Wednesday, June 22, 2011

I Would Like You To Meet ---

Wednesdays, as long-time readers know,  I work in my LYS.  Last fall, in arranging workshop schedules for the season, the owner and I decided to change tactics.  Instead of a class where a specific technique is taught, or  instructions for a particular garment explained, we decided to let the knitters knit what they wanted to knit - within a pre-determined topic focus. 

Two week sessions were planned,  focusing on hats,  scarves, felting and mittens.  The choice of yarn and pattern was up to the knitter and I was there to guide them through their project.

At the first workshop in  September, those who came knew how to hold needles and make a knit stitch.  By November, they had learned various methods of casting on, left and right slanting increases and decreases, how to knit with double pointed needles,  knitting in the round, fixing dropped stitches and so much more.

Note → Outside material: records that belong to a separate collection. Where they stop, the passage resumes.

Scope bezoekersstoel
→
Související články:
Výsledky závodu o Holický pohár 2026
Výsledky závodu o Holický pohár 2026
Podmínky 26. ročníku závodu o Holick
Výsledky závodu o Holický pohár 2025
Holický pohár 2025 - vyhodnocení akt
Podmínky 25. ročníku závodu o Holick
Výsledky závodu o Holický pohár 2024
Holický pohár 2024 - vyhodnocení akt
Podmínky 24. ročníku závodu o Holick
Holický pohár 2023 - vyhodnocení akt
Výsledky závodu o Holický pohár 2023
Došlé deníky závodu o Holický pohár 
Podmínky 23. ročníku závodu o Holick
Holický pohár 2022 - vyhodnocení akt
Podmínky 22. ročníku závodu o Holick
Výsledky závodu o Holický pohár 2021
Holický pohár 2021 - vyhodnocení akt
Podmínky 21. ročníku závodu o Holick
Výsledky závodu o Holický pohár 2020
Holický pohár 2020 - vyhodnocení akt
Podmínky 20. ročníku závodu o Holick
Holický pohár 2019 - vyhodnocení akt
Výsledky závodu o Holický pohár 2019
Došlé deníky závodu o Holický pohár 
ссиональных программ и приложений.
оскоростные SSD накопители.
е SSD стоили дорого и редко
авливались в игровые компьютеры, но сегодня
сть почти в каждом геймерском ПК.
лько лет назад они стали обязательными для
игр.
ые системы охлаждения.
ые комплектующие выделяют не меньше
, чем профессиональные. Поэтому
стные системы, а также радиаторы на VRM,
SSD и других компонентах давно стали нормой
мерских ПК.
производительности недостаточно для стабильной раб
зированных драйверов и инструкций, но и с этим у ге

By November,  they were ready for socks,   in January, their first sweaters.    Of course, I encouraged them to design  their own sweaters using Elizabeth Zimmermann's percentage system.  Some knit adult sweaters, some knit for grand children.  Some included cables, some stripes.  One knitter brought her six year old Philosophers Sweater Kit with two inches of one sleeve finished.  She  learned  two handed fairisle,  steeking  and buttonholes.  One knitter strolled into the store in the spring saying she knew how to make a knit stitch and wondered if  someone could teach her to knit socks.  She's now on her fifth pair. 

I am most wonderfully pleased with their progress.  There is little as rewarding as watching a new knitter accomplish so much, do it so  well and in so short a time. 

Since the end of the 'workshop season' is approaching  (not that the students are taking off, but rather me - their teacher.  I leave soon for Hearst,  the trailer and the grand kids for the summer) I would like to introduce these fantastic no-longer- new knitters to you and brag a bit about their accomplishments.

Meet  Diane.

 
She not only learned to knit along with the others, but with her husband,  this winter,  built a new house  and recently moved in.  That can seriously cut down on knitting time.  Here she shows you the sleeve of her EPS sweater.


This is Arlene.   
Her first sweater was an EPS raglan  for her grandson and she works here on Sally Melville's Einstein bunting suit for the new baby arriving in September.

Meet Carol.
Carol was the  knitter  so discouraged with her six year old Philosophers kit that she was intending to use the entire kit of yarn for socks.  Not only is that  sweater now finished, but also a top- down child's  pullover and this special request - "a John Deere Sweater, Nanny".    Intarsia, no less.


This is Ruth.    

A single lady who wanted a life-style change and last year -  after a visit to  Collingwood  -  uprooted herself and came here to live.  She is, now,  the life of our Wednesday knitting group. She has knit so many garments, that it is difficult to remember them all.  Alpaca socks, a cabled, EPS sweater for herself, felted hats, mittens, scarves and now this lovely baby blue sweater for her sister in England.   

And the sock knitting wonder of our group,  Audrey. 

Working today on pair number five.  Her first day, I told her I would have her turning heels while watching TV and chatting with her hubby.  She pooh poohed me then, but she doesn't now.

These ladies are remarkable.  From practically non-knitters to addicts with queues and stashes in mere months.   It doesn't get much better than that.


7 comments:

Sel and Poivre said...

Bravo for the students but I think there should also be a picture of and "Bravo" for the teacher too!

Nicki said...

I agree with Sel and Poivre! Wow, good knitting going on in Collingwood.

Needles said...

Isn't it grand!

Sandra said...

Remarkable knitters spring from remarkable teachers. You should be at least as proud of yourself as you are of them - Brava!
And a note to Carol - my Mom is "Nanny" to her grandkids as well - it's a rare name...

Joansie said...

Interesting post! My most popular class is the one where I let them bring me their knitting problems. Four 2-hr. sessions and they learn from each other as well. One of the reasons it is so popular is they work at their own pace and there is no competition regarding progress on a particular pattern. Knitters can really be competitive.

NMjewel said...

Sounds like you've had quite the year. Congratulations, everyone!

Christy J said...

A very talented and prolific group, and a tribute to their teacher! Nice to see a picture of our friend Ruth in her new milieu.